A scientist who decoded the dictionary that a bird uses to communicate has won a $100,000 prize for making progress towards a world in which humans can talk to the animals – without being met with a blank response.
Dr Julie Elie at the University of California, Berkeley, was awarded the 2026 Coller-Dolittle prize for two-way interspecies communication after working out the 11 core calls in the zebra finch vocabulary and their meanings.
Her work revealed how the birds announce who they are and what they are doing, and recognise one another regardless of what they are saying by using individual signatures. She also found that at times, the birds confused calls with similar meanings more than those that sounded the same.
“I’m really super-honoured,” Elie said on winning the prize, adding that she hoped the work was a step forwards in the “great endeavour” to communicate with animals. Prof Yossi Yovel, a zoologist at Tel Aviv University and chair of the panel of judges, said the work marked “a key moment in the field”.
The prize was launched in 2024 by the Jeremy Coller Foundation, which promotes awareness of animal welfare and animal sentience, in partnership with Tel Aviv University. Beyond the annual prizes for progress, the foundation has established a $10m grand prize for cracking the problem of two-way human-animal communication.

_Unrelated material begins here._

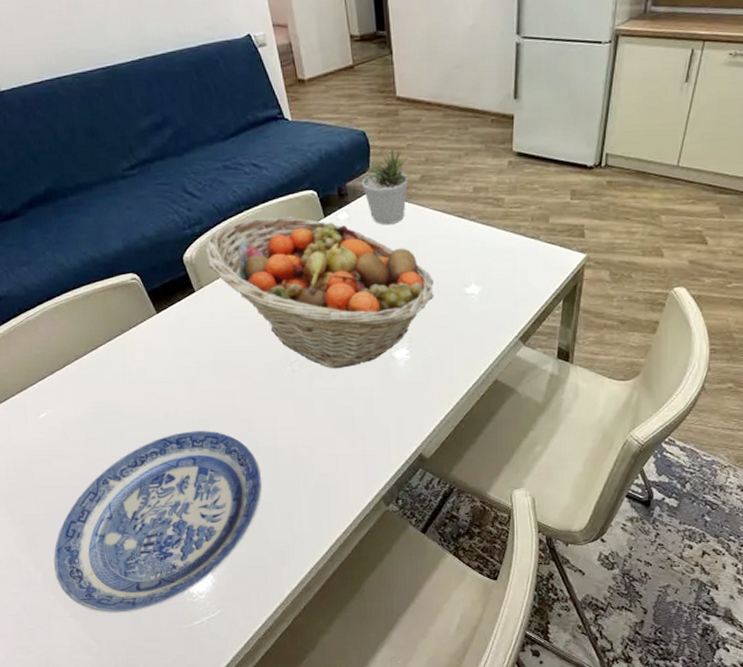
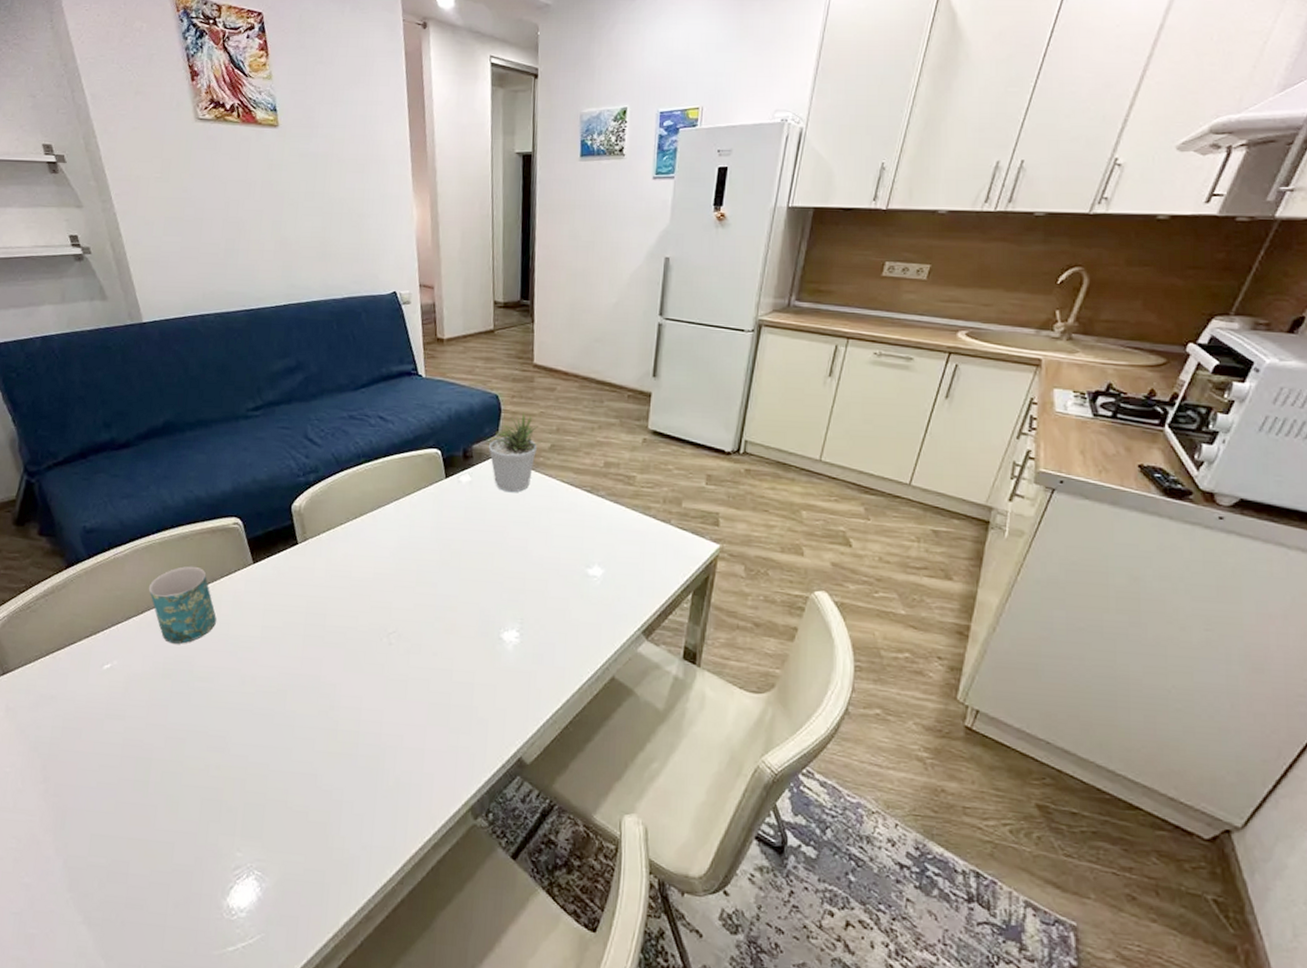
plate: present [53,431,262,613] -> none [77,702,336,927]
mug: none [64,321,133,390] -> present [148,566,216,644]
fruit basket: present [206,217,434,369] -> none [316,472,554,646]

Elie decided to study zebra finches because they are so vocal – meaning they produce plenty of data. “The question I asked myself when hearing these chatty songbirds was what are they saying?” she said.
For more than a decade, Elie observed and recorded the sounds the birds made and classified the calls according to the situation and the bird that made them. She then used machine learning to analyse what and how information was encoded in the calls. Finally, she ran tests that showed the birds agreed with her classification.
In one test, zebra finches were played various calls from their repertoire when they tapped a button. Some calls were followed by a reward of some seeds. As the test went on, the birds learned to tap the button to skip unrewarding calls. It’s similar to scrolling videos on social media, Elie said, moving on when the start of the video looks dull.
The birds occasionally made mistakes, but when that happened, they often confused calls that had the same meaning rather than the same sound. “Their responses indicated they have a mental imagery of the meaning of their vocalisations,” Elie said. “In other words, that they understand the meaning of their call types.”
Prof Jonathan Birch, a philosopher at the London School of Economics, who was on the judging panel, said Elie had done “absolutely phenomenal work” for more than 15 years, “not just building up a dictionary of the 11 ‘core words’ of the zebra finch’s vocabulary, but also asking the finches themselves, through ingenious experimental techniques, whether she’s got the meanings right. It’s a stunning example of how to move rigorously from recording thousands of calls to understanding their meanings.”
Other scientists shortlisted for the prize included a French team that showed how African striped mice reveal their identity through ultrasonic squeaks; a Swiss-US team that found bonobos combine their calls into sequences that resemble human sentences; and another French team that worked with researchers in Côte d’Ivoire to understand chimpanzee hoos and yelps.
Advances in artificial intelligence are transforming hopes that humans could one day communicate with animals in a coherent and meaningful way. Armed with machine learning algorithms, researchers are deciphering how animal calls convey meaning. But there is a long way to go to reach back and forth communication, Yovel said.
Jeremy Coller, the British billionaire financier behind the prize, was more optimistic. “I’m convinced this is now inevitable,” he said. “It’s inevitable because AI is accelerating so fast. I have absolute conviction we will crack the code by 2030, a breakthrough that will benefit humans and our fellow animals the world over.”